» **PROVIDED PASSAGE**:
-*-
4 See M. Spiegel, ‘Moral Imagination and the Rise of the Bureaucratic State: Images of Government in the Chronique des Rois de France, Chantilly, MS 869’, Journal of Medieval and Renaissance Studies, 18 (1988), 157–173; ‘Les débuts français de l’historiographie royale: quelques aspects inattendus’, Saints-Denis et la royauté. Etudes offertes à Bernard Guenée (Paris, 1999), pp. 395–404.

Sixty years on, a changing scenario; a further step forward. It was probably between 1275 and 1277 that Giles of Rome (Aegidius Romanus), follower of Thomas Aquinas and a future archbishop of Bourges, compiled his De regimine principum as a work of instruction for the young man destined to become Philip the Fair. By this time the Aristotelian revolution had given a strong impetus to the idea of the independent state with obligations for its citizens’ defence. After a period of relative peace during the thirteenth century, it was the need to use force to maintain territorial integrity which encouraged discussion regarding its legitimate use under royal authority. This allowed Giles to ask a fundamental question: ‘What is the army, and what purpose does it serve?’: ‘Quid sit militia, & ad quid sit instituta?’ His reply, both original and unexpected, was expressed in succinct, philosophical terms. An army, he wrote, in language which showed that he had clearly understood one of John of Salisbury’s main messages, was simply ‘a certain kind of prudence’: ‘Sciendum igitur militiam esse quandam prudentiam, sive quandam speciem prudentiae’, a definition which might be interpreted as meaning an investment in foresight and planning, which should earn a big return if and when society was threatened. Military activity now had one principal aim, namely ‘ad obtinendam victoriam’ over those threatening the common good (‘bonum civile et commune’). Such was the role and raison d’être of the army in society; to use Giles’ words, ‘ex hoc autem apparet ad quid sit militia instituta’.5

5 Aegidii Columnae Romani, De regimine principum, Lib. III (Rome, 1607, repr. Aalen, 1967), III, iii, 1 (pp. 555–559).
-*-
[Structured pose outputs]

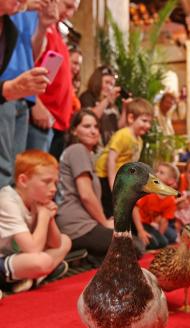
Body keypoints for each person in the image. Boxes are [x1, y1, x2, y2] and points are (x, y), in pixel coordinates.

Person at [0, 150, 71, 294]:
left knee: (66, 241)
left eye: (55, 183)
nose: (53, 189)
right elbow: (32, 249)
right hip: (3, 259)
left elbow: (56, 244)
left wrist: (49, 218)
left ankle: (31, 278)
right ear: (23, 181)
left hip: (19, 257)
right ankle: (35, 276)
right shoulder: (7, 200)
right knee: (42, 261)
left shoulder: (36, 198)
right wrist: (44, 217)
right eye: (46, 182)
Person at [0, 0, 50, 188]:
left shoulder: (14, 24)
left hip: (18, 94)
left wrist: (44, 25)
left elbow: (30, 55)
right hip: (7, 90)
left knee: (15, 167)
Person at [56, 109, 114, 262]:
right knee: (131, 245)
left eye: (96, 126)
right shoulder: (78, 150)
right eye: (87, 126)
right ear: (75, 130)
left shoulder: (83, 153)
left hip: (80, 224)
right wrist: (105, 223)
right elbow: (86, 195)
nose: (93, 131)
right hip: (76, 226)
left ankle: (91, 257)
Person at [27, 0, 80, 159]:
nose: (69, 14)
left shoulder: (56, 29)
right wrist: (34, 102)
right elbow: (26, 64)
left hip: (57, 122)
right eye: (68, 6)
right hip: (41, 118)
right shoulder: (37, 23)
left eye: (74, 10)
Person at [95, 97, 154, 218]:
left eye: (149, 122)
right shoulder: (123, 134)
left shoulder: (139, 141)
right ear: (131, 118)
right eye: (144, 121)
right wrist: (113, 183)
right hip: (104, 176)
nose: (148, 125)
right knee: (108, 209)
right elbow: (111, 159)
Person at [133, 162, 178, 250]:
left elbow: (164, 221)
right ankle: (133, 237)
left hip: (147, 224)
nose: (156, 174)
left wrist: (159, 236)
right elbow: (134, 209)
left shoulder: (170, 199)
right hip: (135, 222)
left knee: (163, 242)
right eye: (157, 171)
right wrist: (140, 231)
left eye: (161, 173)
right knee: (152, 243)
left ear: (171, 181)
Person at [79, 65, 123, 147]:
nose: (109, 87)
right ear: (97, 81)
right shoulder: (87, 96)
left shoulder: (112, 104)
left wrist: (126, 107)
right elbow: (90, 117)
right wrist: (106, 100)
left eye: (112, 84)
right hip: (94, 147)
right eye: (107, 82)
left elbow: (118, 126)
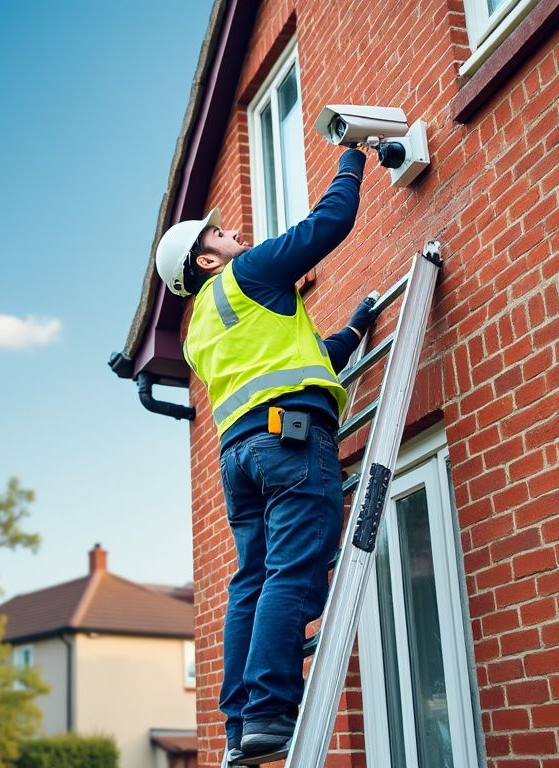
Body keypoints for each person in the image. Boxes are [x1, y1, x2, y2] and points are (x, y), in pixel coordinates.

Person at [154, 147, 378, 762]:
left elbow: (288, 364)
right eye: (221, 233)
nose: (235, 233)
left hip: (241, 457)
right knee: (291, 571)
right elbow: (327, 226)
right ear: (206, 258)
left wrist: (352, 331)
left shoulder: (202, 325)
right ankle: (271, 712)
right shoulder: (247, 274)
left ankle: (238, 728)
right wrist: (351, 160)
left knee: (250, 581)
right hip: (290, 437)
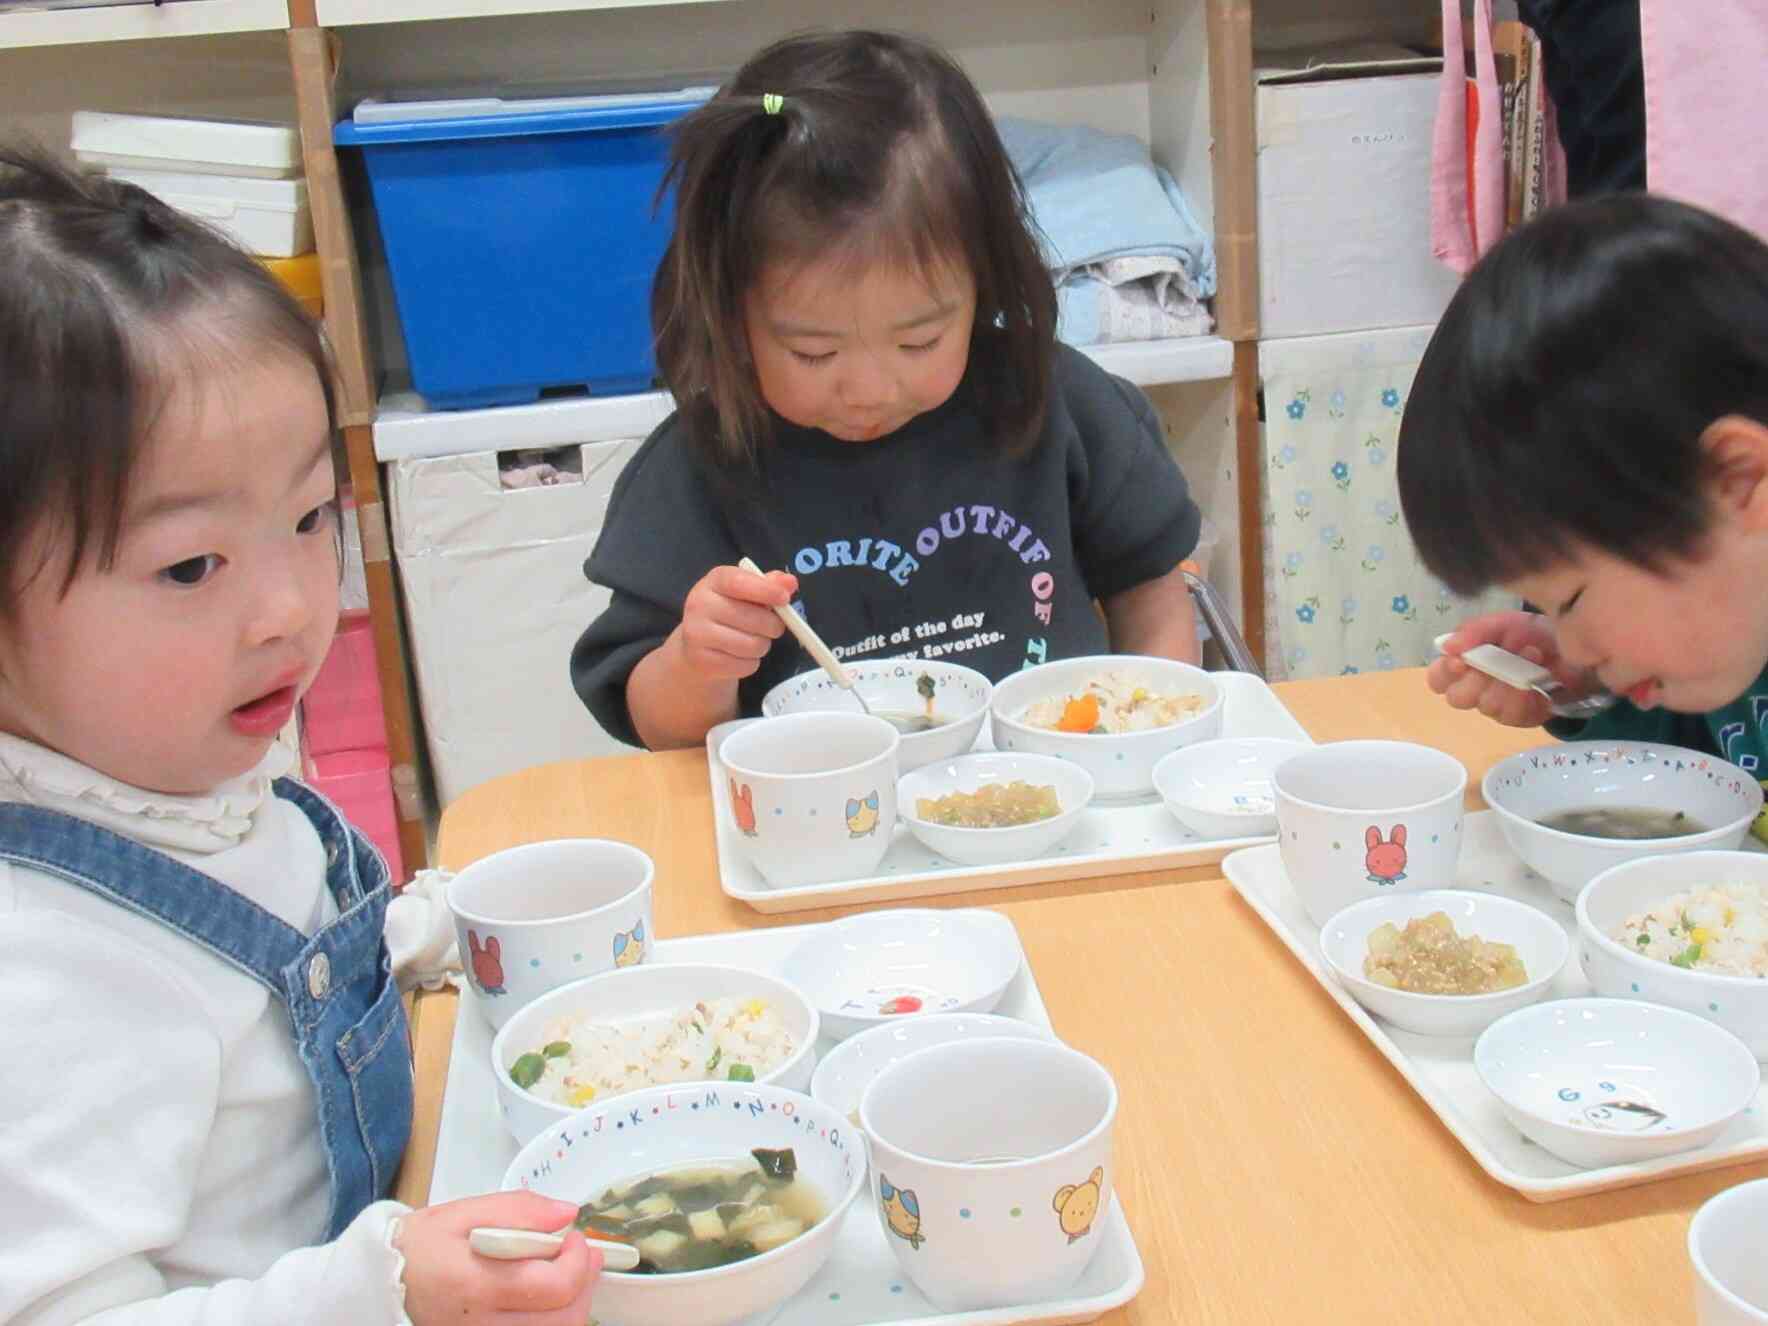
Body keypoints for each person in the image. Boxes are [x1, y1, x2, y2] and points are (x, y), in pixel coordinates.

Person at [0, 146, 600, 1326]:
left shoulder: (166, 754)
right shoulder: (47, 976)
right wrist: (367, 1291)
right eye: (189, 565)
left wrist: (416, 936)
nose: (290, 608)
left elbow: (272, 944)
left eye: (309, 515)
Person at [571, 29, 1204, 751]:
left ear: (984, 283)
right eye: (812, 352)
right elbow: (659, 731)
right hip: (822, 830)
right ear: (729, 312)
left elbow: (1151, 585)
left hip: (1055, 806)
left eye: (919, 342)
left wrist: (1158, 744)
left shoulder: (1055, 402)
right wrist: (697, 661)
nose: (868, 389)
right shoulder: (701, 467)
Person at [1398, 193, 1768, 799]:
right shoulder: (1734, 625)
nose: (1572, 645)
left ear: (1738, 479)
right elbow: (1713, 768)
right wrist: (1587, 695)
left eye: (1571, 601)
-*-
» **REQUIRED WORK**:
a. List every year that appears in the passage on Giles of Rome, including those in its notes.
b. According to the passage on Giles of Rome, how did Giles define an army?
The material above stands apart from the passage on Giles of Rome.

» **SOLUTIONS FOR EACH TASK**:
a. 1988, 1999, 1275, 1277, 1607, 1967

b. He defined it as "a certain kind of prudence."